Fluorescence imaging uses laser light to obtain bright, detailed images of cells and even subcellular structures. However, if you want to observe what a living cell does, such as dividing into two cells, the laser can fry it and kill it. One answer is to use less light so that the cell is not damaged and can continue with its various cellular processes. But at such low light levels there isn’t much signal that a microscope can detect. It’s a faint, blurry mess.
In new work published in the June issue of Nature Methods, a team of microscopists and computer scientists used a type of artificial intelligence called a neural network to obtain clearer images of cells at work, even in extremely low, cell-friendly light levels.1
The team, led by Hari Shroff, PhD, principal investigator at the National Institute of Biomedical Imaging and Bioengineering, and Jiji Chen, PhD, at the trans-NIH Advanced Imaging and Microscopy Center, calls the process “image restoration.” The method addresses the two phenomena that cause blurry images in low light: low signal-to-noise ratio (SNR) and low resolution (blur). To address the problem, they “trained” a neural network to “denoise” noisy images and “deblur” blurry images.
So what exactly is training a neural network? It involves showing a computer program many pairs of matching images. The pairs consist of a clear, sharp image of, say, a cell’s mitochondria, and the blurry, unrecognizable version of the same mitochondria. The neural network is shown many of these matching sets and therefore “learns” to predict what a blurred image would look like if it were enhanced. Therefore, the neural network becomes capable of taking blurry images created with low light levels and turning them into the sharper, more detailed images that scientists need to study what happens in a cell.

To work on denoising and blurring 3D fluorescence microscopy images, Shroff, Chen and their colleagues collaborated with a company, SVision (now part of Leica), to refine a particular type of neural network called residual channel attention network or RCAN.
In particular, the researchers focused on restoring “super-resolution” volumes of images, so called because they reveal extremely detailed images of the tiny parts that make up a cell. Images are displayed as a 3D block that can be viewed from all angles while rotating.
The team obtained thousands of volumes of images using microscopes in their lab and other NIH labs. When they obtained images taken with very low illumination light, the cells were not damaged, but the images were very noisy and unusable: low SNR. Using the RCAN method, noise was removed from the images to create a sharp, accurate and usable 3D image.
“We were able to ‘overcome’ the limitations of the microscope by using artificial intelligence to ‘predict’ the high-SNR image from the low-SNR image,” Shroff explained. “Photodamage in super-resolution images is a major problem, so the fact that we were able to avoid it is significant.” In some cases, the researchers were able to improve the spatial resolution several times over the noisy data presented to the 3D RCAN.
Another goal of the study was to determine how messy an image researchers could present to the RCAN network, challenging it to convert a very low-resolution image into a usable image. In an “extreme blur” exercise, the research team found that at large levels of experimental blur, the RCAN was no longer able to decipher what it was looking at and turn it into a usable image.

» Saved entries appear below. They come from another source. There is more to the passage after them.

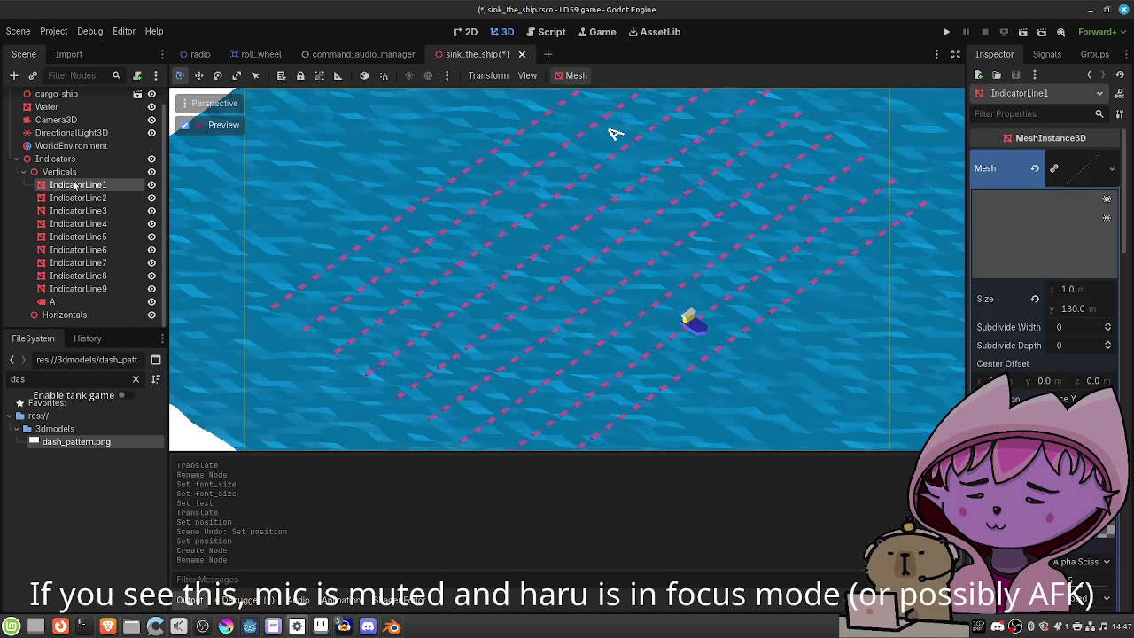
{"action": "key", "text": "ctrl+d"}
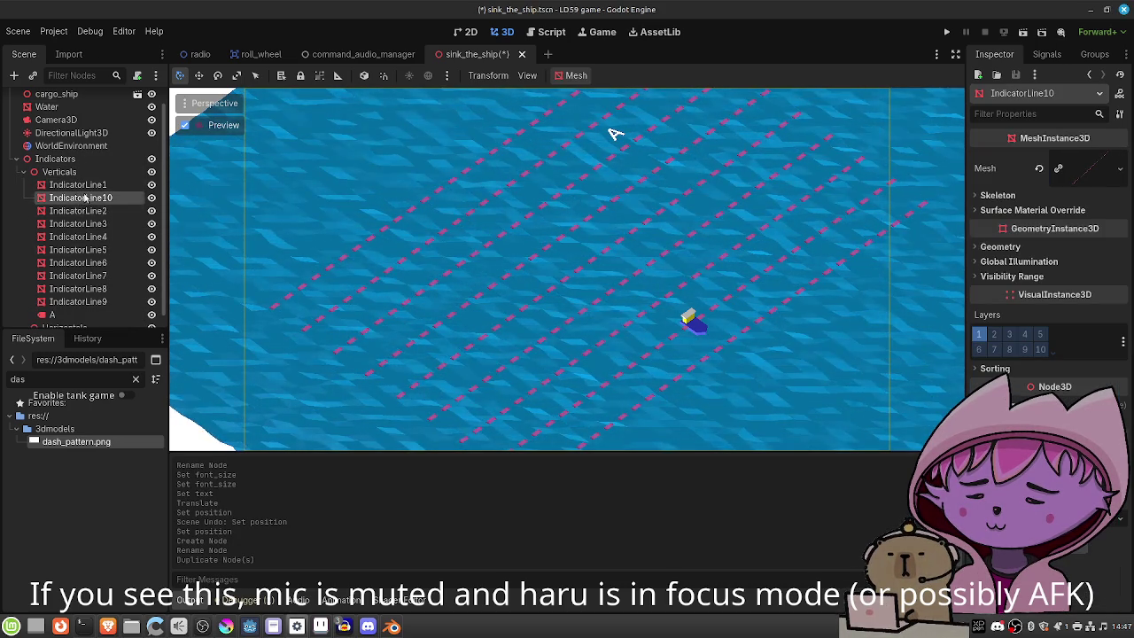
{"action": "mouse_move", "coordinate": [84, 198]}
{"action": "left_mouse_down"}
{"action": "mouse_move", "coordinate": [77, 335]}
{"action": "mouse_move", "coordinate": [75, 319]}
{"action": "left_mouse_up"}
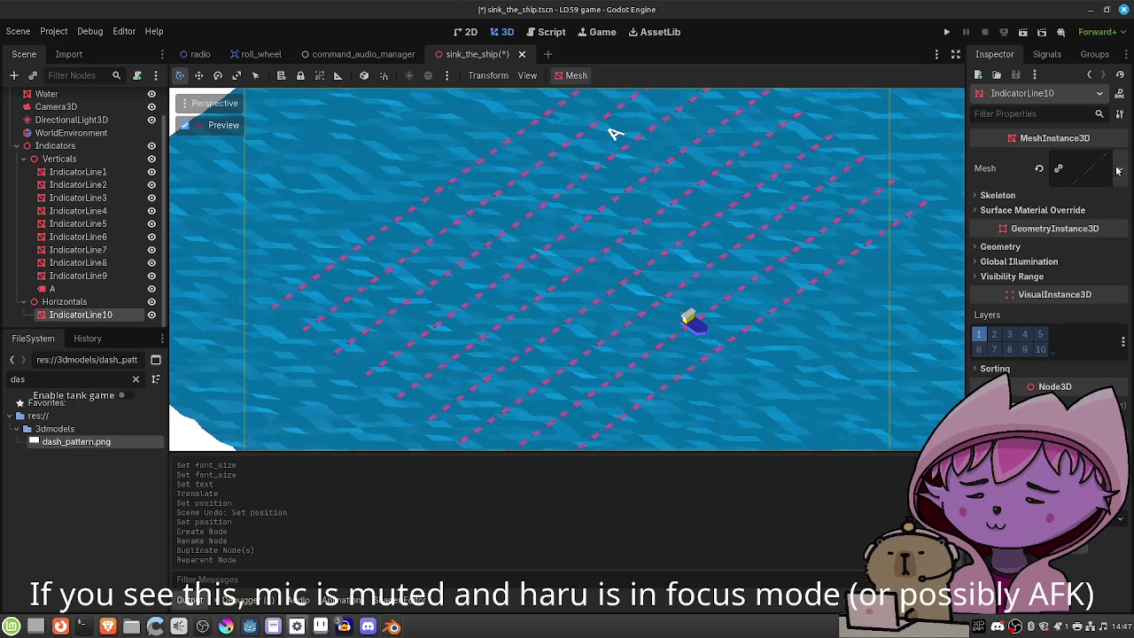
{"action": "left_click", "coordinate": [1117, 171]}
{"action": "left_click", "coordinate": [1040, 487]}
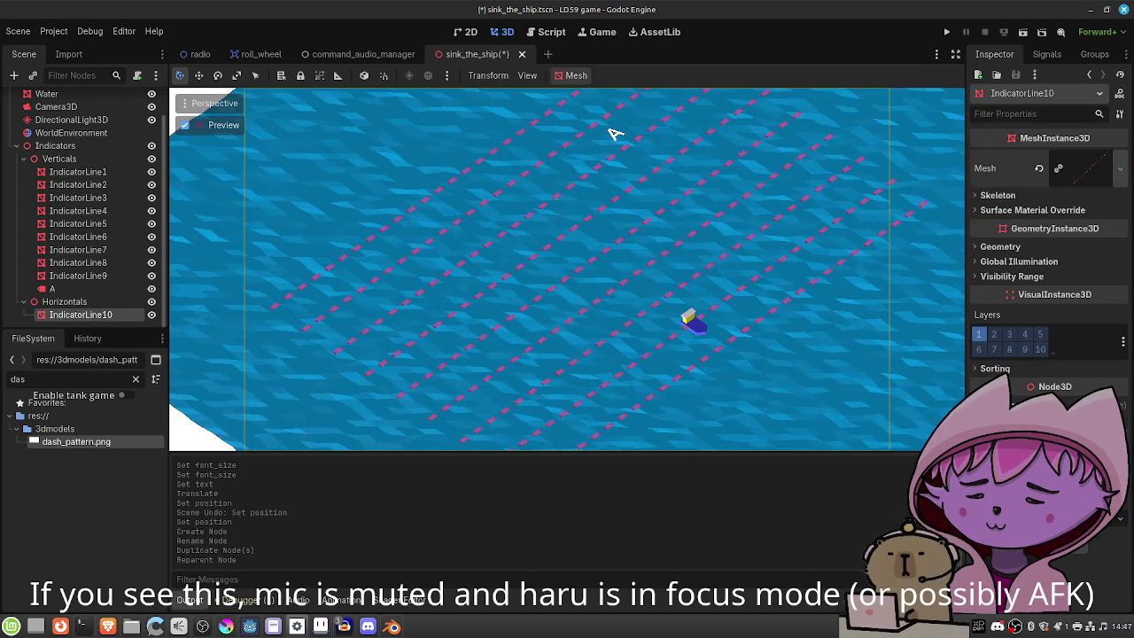
{"action": "left_click", "coordinate": [612, 421]}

“One thing I’m particularly proud of is that we pushed this technique until it ‘broke,'” Shroff explained. “We characterized the SNR regime on a continuum, showing the point at which the RCAN failed, and also determined how blurry an image can be before the RCAN cannot reverse the blur. We hope this will help others set limits on the performance of their own image restoration efforts, as well as spur further development in this exciting field.”
This research was supported by the intramural research programs of the National Institute of Biomedical Imaging and Bioengineering and the National Heart, Lung, and Blood Institute within the National Institutes of Health, and grants from the National Institute of General Medical Sciences, the NIH Office of Data Science Strategy, and the National Science Foundation.
This Science Highlight describes a basic research finding. Basic research increases our understanding of human behavior and biology, which is critical to promoting new and better ways to prevent, diagnose, and treat diseases. Science is an unpredictable and incremental process: each research advance builds on past discoveries, often in unexpected ways. Most clinical advances would not be possible without knowledge of fundamental basic research.